» ESERCIZIO PROPOSTO: Riporti integralmente tutte le righe dei dati seguenti, senza modificarne alcuna.

» CONTENUTO DEI DATI:
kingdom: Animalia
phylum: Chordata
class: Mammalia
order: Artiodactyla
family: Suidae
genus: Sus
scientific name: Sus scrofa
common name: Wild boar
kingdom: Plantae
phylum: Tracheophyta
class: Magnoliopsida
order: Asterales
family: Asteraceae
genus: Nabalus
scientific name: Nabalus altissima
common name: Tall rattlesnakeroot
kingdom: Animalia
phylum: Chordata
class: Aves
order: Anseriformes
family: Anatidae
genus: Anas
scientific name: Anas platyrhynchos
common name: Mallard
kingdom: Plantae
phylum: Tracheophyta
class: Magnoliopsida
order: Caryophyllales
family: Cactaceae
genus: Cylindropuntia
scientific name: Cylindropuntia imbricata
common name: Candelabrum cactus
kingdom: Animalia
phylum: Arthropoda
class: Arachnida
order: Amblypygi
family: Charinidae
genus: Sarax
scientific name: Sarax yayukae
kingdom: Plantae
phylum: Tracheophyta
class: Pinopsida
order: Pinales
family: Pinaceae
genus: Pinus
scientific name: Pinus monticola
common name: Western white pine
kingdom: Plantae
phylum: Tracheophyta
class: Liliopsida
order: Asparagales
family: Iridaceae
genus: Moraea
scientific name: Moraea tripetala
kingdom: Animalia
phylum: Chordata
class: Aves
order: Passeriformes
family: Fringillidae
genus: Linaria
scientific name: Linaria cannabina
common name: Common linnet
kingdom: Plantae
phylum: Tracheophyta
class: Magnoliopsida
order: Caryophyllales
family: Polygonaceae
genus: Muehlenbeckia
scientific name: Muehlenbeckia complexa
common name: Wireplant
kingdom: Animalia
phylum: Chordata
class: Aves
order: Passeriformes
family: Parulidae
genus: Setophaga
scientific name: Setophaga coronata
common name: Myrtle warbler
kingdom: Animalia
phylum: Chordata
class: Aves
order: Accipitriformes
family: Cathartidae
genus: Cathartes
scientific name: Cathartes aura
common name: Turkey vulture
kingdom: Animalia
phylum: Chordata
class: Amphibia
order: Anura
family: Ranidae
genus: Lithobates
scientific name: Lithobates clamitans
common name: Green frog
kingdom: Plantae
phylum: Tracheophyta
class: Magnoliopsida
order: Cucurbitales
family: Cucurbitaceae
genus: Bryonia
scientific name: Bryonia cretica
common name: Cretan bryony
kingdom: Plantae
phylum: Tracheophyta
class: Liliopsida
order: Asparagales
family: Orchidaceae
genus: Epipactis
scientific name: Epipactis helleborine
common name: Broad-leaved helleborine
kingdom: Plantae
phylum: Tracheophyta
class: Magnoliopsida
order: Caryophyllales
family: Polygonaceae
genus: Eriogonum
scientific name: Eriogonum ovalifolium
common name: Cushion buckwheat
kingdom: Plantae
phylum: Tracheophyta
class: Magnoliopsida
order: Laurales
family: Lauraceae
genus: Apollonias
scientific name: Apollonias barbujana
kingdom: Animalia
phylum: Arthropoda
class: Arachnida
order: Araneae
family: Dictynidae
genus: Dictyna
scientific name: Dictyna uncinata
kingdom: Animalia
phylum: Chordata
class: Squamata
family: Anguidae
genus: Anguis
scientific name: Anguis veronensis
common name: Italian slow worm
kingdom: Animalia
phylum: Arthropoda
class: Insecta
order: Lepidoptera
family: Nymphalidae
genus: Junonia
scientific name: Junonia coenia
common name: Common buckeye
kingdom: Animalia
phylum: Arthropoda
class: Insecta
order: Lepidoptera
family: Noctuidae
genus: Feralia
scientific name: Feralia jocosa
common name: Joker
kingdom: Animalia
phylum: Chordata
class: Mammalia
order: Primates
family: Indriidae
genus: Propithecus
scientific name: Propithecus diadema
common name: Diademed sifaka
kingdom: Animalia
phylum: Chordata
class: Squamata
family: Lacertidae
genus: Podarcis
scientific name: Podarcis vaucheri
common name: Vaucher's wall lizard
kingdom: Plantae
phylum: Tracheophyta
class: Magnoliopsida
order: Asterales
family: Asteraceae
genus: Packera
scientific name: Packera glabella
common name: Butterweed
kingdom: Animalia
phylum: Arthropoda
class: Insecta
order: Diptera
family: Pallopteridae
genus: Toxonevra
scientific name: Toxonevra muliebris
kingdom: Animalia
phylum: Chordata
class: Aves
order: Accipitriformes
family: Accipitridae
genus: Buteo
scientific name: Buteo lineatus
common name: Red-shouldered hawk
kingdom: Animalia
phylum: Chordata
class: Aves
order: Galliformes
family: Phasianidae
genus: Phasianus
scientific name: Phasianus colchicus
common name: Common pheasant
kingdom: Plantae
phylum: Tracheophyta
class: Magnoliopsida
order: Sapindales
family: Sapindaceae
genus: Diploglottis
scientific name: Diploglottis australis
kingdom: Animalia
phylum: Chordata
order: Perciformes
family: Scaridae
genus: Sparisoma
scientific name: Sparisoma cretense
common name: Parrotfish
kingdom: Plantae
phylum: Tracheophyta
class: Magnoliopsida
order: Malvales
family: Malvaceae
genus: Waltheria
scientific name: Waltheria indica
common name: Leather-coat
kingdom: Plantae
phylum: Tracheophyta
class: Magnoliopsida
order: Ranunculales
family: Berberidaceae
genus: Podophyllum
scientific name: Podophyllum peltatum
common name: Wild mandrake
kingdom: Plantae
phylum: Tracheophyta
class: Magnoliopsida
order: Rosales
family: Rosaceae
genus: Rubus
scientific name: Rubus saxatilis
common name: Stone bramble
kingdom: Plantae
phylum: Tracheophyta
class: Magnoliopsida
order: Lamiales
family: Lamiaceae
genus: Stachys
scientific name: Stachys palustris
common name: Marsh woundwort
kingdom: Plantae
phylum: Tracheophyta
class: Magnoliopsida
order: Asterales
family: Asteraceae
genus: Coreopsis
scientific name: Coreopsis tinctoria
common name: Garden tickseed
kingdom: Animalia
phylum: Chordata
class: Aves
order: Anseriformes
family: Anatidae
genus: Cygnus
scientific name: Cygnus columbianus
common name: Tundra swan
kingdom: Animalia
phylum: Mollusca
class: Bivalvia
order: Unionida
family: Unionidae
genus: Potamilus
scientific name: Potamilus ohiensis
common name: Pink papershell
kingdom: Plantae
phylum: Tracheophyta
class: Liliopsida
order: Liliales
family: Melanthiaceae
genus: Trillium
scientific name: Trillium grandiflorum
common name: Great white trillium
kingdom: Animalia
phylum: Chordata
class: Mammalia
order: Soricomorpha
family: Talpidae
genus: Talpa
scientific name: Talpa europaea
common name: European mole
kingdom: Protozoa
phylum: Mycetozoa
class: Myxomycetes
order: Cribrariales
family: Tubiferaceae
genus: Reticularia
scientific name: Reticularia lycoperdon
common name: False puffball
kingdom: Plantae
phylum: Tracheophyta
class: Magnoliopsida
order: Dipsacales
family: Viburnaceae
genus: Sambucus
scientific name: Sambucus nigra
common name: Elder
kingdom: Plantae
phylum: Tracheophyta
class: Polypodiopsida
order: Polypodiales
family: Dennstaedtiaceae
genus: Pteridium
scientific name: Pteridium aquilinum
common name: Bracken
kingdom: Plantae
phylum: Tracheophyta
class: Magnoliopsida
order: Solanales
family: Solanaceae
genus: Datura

» RISPOSTA CORRETTA:
kingdom: Animalia
phylum: Chordata
class: Mammalia
order: Artiodactyla
family: Suidae
genus: Sus
scientific name: Sus scrofa
common name: Wild boar
kingdom: Plantae
phylum: Tracheophyta
class: Magnoliopsida
order: Asterales
family: Asteraceae
genus: Nabalus
scientific name: Nabalus altissima
common name: Tall rattlesnakeroot
kingdom: Animalia
phylum: Chordata
class: Aves
order: Anseriformes
family: Anatidae
genus: Anas
scientific name: Anas platyrhynchos
common name: Mallard
kingdom: Plantae
phylum: Tracheophyta
class: Magnoliopsida
order: Caryophyllales
family: Cactaceae
genus: Cylindropuntia
scientific name: Cylindropuntia imbricata
common name: Candelabrum cactus
kingdom: Animalia
phylum: Arthropoda
class: Arachnida
order: Amblypygi
family: Charinidae
genus: Sarax
scientific name: Sarax yayukae
kingdom: Plantae
phylum: Tracheophyta
class: Pinopsida
order: Pinales
family: Pinaceae
genus: Pinus
scientific name: Pinus monticola
common name: Western white pine
kingdom: Plantae
phylum: Tracheophyta
class: Liliopsida
order: Asparagales
family: Iridaceae
genus: Moraea
scientific name: Moraea tripetala
kingdom: Animalia
phylum: Chordata
class: Aves
order: Passeriformes
family: Fringillidae
genus: Linaria
scientific name: Linaria cannabina
common name: Common linnet
kingdom: Plantae
phylum: Tracheophyta
class: Magnoliopsida
order: Caryophyllales
family: Polygonaceae
genus: Muehlenbeckia
scientific name: Muehlenbeckia complexa
common name: Wireplant
kingdom: Animalia
phylum: Chordata
class: Aves
order: Passeriformes
family: Parulidae
genus: Setophaga
scientific name: Setophaga coronata
common name: Myrtle warbler
kingdom: Animalia
phylum: Chordata
class: Aves
order: Accipitriformes
family: Cathartidae
genus: Cathartes
scientific name: Cathartes aura
common name: Turkey vulture
kingdom: Animalia
phylum: Chordata
class: Amphibia
order: Anura
family: Ranidae
genus: Lithobates
scientific name: Lithobates clamitans
common name: Green frog
kingdom: Plantae
phylum: Tracheophyta
class: Magnoliopsida
order: Cucurbitales
family: Cucurbitaceae
genus: Bryonia
scientific name: Bryonia cretica
common name: Cretan bryony
kingdom: Plantae
phylum: Tracheophyta
class: Liliopsida
order: Asparagales
family: Orchidaceae
genus: Epipactis
scientific name: Epipactis helleborine
common name: Broad-leaved helleborine
kingdom: Plantae
phylum: Tracheophyta
class: Magnoliopsida
order: Caryophyllales
family: Polygonaceae
genus: Eriogonum
scientific name: Eriogonum ovalifolium
common name: Cushion buckwheat
kingdom: Plantae
phylum: Tracheophyta
class: Magnoliopsida
order: Laurales
family: Lauraceae
genus: Apollonias
scientific name: Apollonias barbujana
kingdom: Animalia
phylum: Arthropoda
class: Arachnida
order: Araneae
family: Dictynidae
genus: Dictyna
scientific name: Dictyna uncinata
kingdom: Animalia
phylum: Chordata
class: Squamata
family: Anguidae
genus: Anguis
scientific name: Anguis veronensis
common name: Italian slow worm
kingdom: Animalia
phylum: Arthropoda
class: Insecta
order: Lepidoptera
family: Nymphalidae
genus: Junonia
scientific name: Junonia coenia
common name: Common buckeye
kingdom: Animalia
phylum: Arthropoda
class: Insecta
order: Lepidoptera
family: Noctuidae
genus: Feralia
scientific name: Feralia jocosa
common name: Joker
kingdom: Animalia
phylum: Chordata
class: Mammalia
order: Primates
family: Indriidae
genus: Propithecus
scientific name: Propithecus diadema
common name: Diademed sifaka
kingdom: Animalia
phylum: Chordata
class: Squamata
family: Lacertidae
genus: Podarcis
scientific name: Podarcis vaucheri
common name: Vaucher's wall lizard
kingdom: Plantae
phylum: Tracheophyta
class: Magnoliopsida
order: Asterales
family: Asteraceae
genus: Packera
scientific name: Packera glabella
common name: Butterweed
kingdom: Animalia
phylum: Arthropoda
class: Insecta
order: Diptera
family: Pallopteridae
genus: Toxonevra
scientific name: Toxonevra muliebris
kingdom: Animalia
phylum: Chordata
class: Aves
order: Accipitriformes
family: Accipitridae
genus: Buteo
scientific name: Buteo lineatus
common name: Red-shouldered hawk
kingdom: Animalia
phylum: Chordata
class: Aves
order: Galliformes
family: Phasianidae
genus: Phasianus
scientific name: Phasianus colchicus
common name: Common pheasant
kingdom: Plantae
phylum: Tracheophyta
class: Magnoliopsida
order: Sapindales
family: Sapindaceae
genus: Diploglottis
scientific name: Diploglottis australis
kingdom: Animalia
phylum: Chordata
order: Perciformes
family: Scaridae
genus: Sparisoma
scientific name: Sparisoma cretense
common name: Parrotfish
kingdom: Plantae
phylum: Tracheophyta
class: Magnoliopsida
order: Malvales
family: Malvaceae
genus: Waltheria
scientific name: Waltheria indica
common name: Leather-coat
kingdom: Plantae
phylum: Tracheophyta
class: Magnoliopsida
order: Ranunculales
family: Berberidaceae
genus: Podophyllum
scientific name: Podophyllum peltatum
common name: Wild mandrake
kingdom: Plantae
phylum: Tracheophyta
class: Magnoliopsida
order: Rosales
family: Rosaceae
genus: Rubus
scientific name: Rubus saxatilis
common name: Stone bramble
kingdom: Plantae
phylum: Tracheophyta
class: Magnoliopsida
order: Lamiales
family: Lamiaceae
genus: Stachys
scientific name: Stachys palustris
common name: Marsh woundwort
kingdom: Plantae
phylum: Tracheophyta
class: Magnoliopsida
order: Asterales
family: Asteraceae
genus: Coreopsis
scientific name: Coreopsis tinctoria
common name: Garden tickseed
kingdom: Animalia
phylum: Chordata
class: Aves
order: Anseriformes
family: Anatidae
genus: Cygnus
scientific name: Cygnus columbianus
common name: Tundra swan
kingdom: Animalia
phylum: Mollusca
class: Bivalvia
order: Unionida
family: Unionidae
genus: Potamilus
scientific name: Potamilus ohiensis
common name: Pink papershell
kingdom: Plantae
phylum: Tracheophyta
class: Liliopsida
order: Liliales
family: Melanthiaceae
genus: Trillium
scientific name: Trillium grandiflorum
common name: Great white trillium
kingdom: Animalia
phylum: Chordata
class: Mammalia
order: Soricomorpha
family: Talpidae
genus: Talpa
scientific name: Talpa europaea
common name: European mole
kingdom: Protozoa
phylum: Mycetozoa
class: Myxomycetes
order: Cribrariales
family: Tubiferaceae
genus: Reticularia
scientific name: Reticularia lycoperdon
common name: False puffball
kingdom: Plantae
phylum: Tracheophyta
class: Magnoliopsida
order: Dipsacales
family: Viburnaceae
genus: Sambucus
scientific name: Sambucus nigra
common name: Elder
kingdom: Plantae
phylum: Tracheophyta
class: Polypodiopsida
order: Polypodiales
family: Dennstaedtiaceae
genus: Pteridium
scientific name: Pteridium aquilinum
common name: Bracken
kingdom: Plantae
phylum: Tracheophyta
class: Magnoliopsida
order: Solanales
family: Solanaceae
genus: Datura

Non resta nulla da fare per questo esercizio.